- [TEXT]
■ ■ ■
And credit to Reagan for following through with it, and not just dismissing it as his predecessor's failed policy. Even through the 1982 recession that Volcker caused, which finally brought inflation down below 10% and almost cost him re-election.


I wouldn’t necessarily say Reagan went along with volker. For starters, volker advised that if Americans wanted to fix the economy they needed to accept a lower standard of living: https://www.nytimes.com/1979/10/18/archives/volcker-asserts-...

That’s actually the opposite of what Reagan was saying at the time.


The carter quote feels a bit like a myth but it was known that his advisors did tell him the risk with volker would be that he could very well cost him the election. However carter was influenced by the northeast elite on fed policy and went along with their recommendation to go with their man. Maybe no one remembers but it was Paul Volker, himself, who raised interest rates, twice, to high double digits in order to “slow” the economy. It was akin to fixing the economy by strangling it. The reason the economy recovered was Reagan. For the first time in nearly two decades people believed in the future.


> The reason the economy recovered was Reagan.

But...it didn't recover for most people, whatever broad aggregate figures without distributional measures suggest. Reagan drove the nail in the coffin of the long post-WWII broad-based prosperity, and put the lie to the slogan favored by his campaign that a rising tide lifts all boats. Rather than trickling down, the gains in the economy since (and including) the Reagan years have been captured by an ever narrowing elite. And that's a direct result of government policy, centrally (though not exclsuively) tax policy, starting with the great tax shift under which Reagan oversaw, back to back, the largest tax cut in US history (on progressive taxes) and the largest tax increase in US history (on regressive payroll taxes.)


Go find ten random people who were adults in the 1980s and ask them if they wished carter would have gotten a second term or that Mondale Ferraro could have won in 84. Then come back and let me know if any of the could stop laughing hysterically to even answer the question.


And...what would that prove, even if your assumption about the results was correct? It certainly wouldn't be evidence against what I said upthread.
■ ■ ■
- [DESCRIPTION OF THE TASK] Extend the thread on Reagan, Volcker, and the 1980s economy beyond its final reply. The records play no part in this work.
■ ■ ■
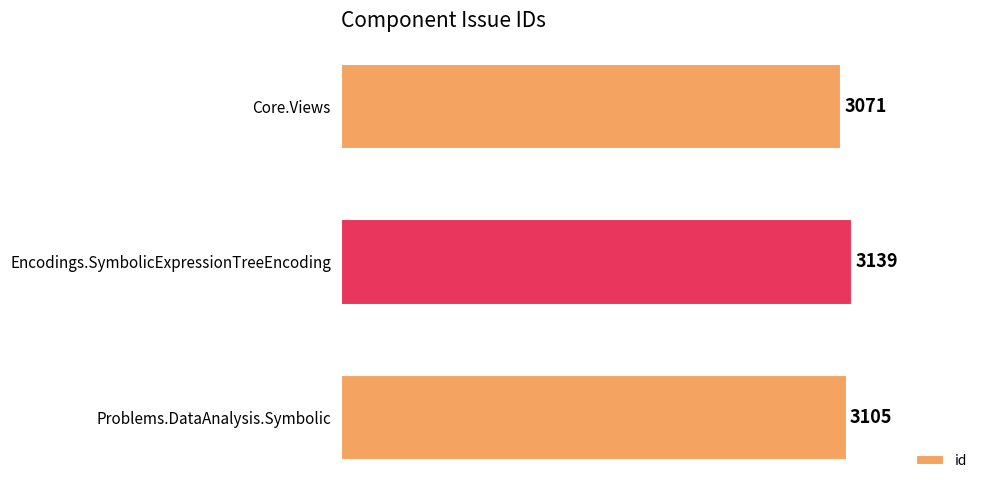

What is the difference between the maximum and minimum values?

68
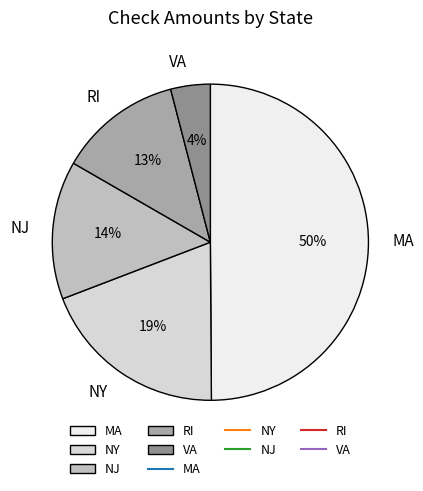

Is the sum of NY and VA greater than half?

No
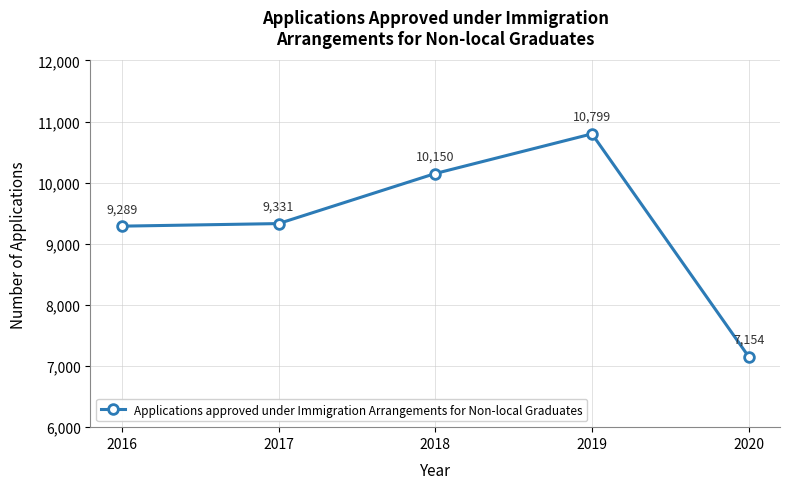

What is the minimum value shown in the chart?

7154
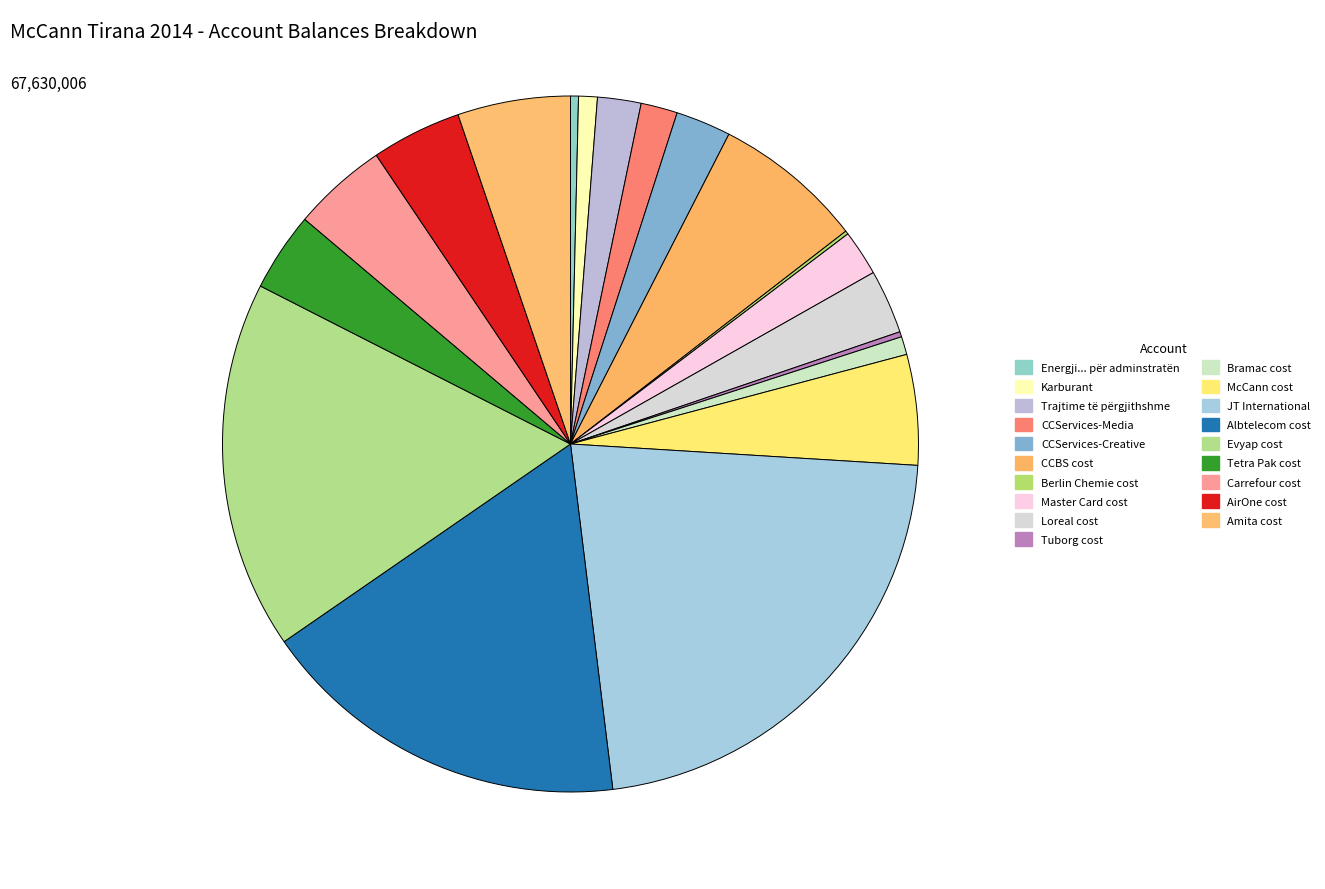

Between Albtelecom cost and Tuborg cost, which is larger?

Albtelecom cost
■ ■ ■
- [THE ANSWER]
I believe you said Reagan's policies didn't benefit most people at the time of his administration. If that were true, then I think people who were of voting age at the time likely would have had time to reflect on how they felt when they handed Reagan the largest landslide victory of all time and whether they still feel that way today. My guess, and I'm sorry if I came across as a jerk, but my guess is that most people, upon reflection would still say, given the alternatives of Jimmy Carter or Walter Mondale, they still benefited more under Reagan more than the other possible candidates. As for ending WWII prosperity, Vietnam and a couple of oil shocks took care of that long before Reagan became president.


I hear Reagan scared the economy into shape the same way he scared Iran into releasing those hostages ;)


My parents bought the house in which I grew up in 1985. They had a double-digit interest rate on that purchase at more than 3 times the current going rate and that was with paying points too.

I do wonder what will happen if mortgage rates return to even their pre-Volcker level, much less the 1980s levels. Household incomes versus PITI on a 30 year mortgage places a ceiling on housing prices, so if interest rates go up, then the prices in currently hard-to-afford areas will have to go down.


You can already see that housing prices are inversely correlated with interest rates. Yes, this will reduce the sale price of houses in hard-to-afford areas, but the change on how affordable these houses are will not change as much as you might think.

E.g. $100k, 4%, 30y -> $477/mo, but $65k, 8%, 30y -> $477/mo. This isn’t the full picture, obviously, but in this hypothetical example, both scenarios are more or less equally affordable. (Again, this example is just illustrative. I know people who bought in the 1980s and then refinanced in the 1990s, which ended up being a pretty sweet deal.)


Yes! Also, long-term owners who bought while rates were high stood to benefit greatly as interest rates came down and home prices rose accordingly. (In your example, your $65k @ 8% house becomes a $100k house where you've refinanced down to 4%.)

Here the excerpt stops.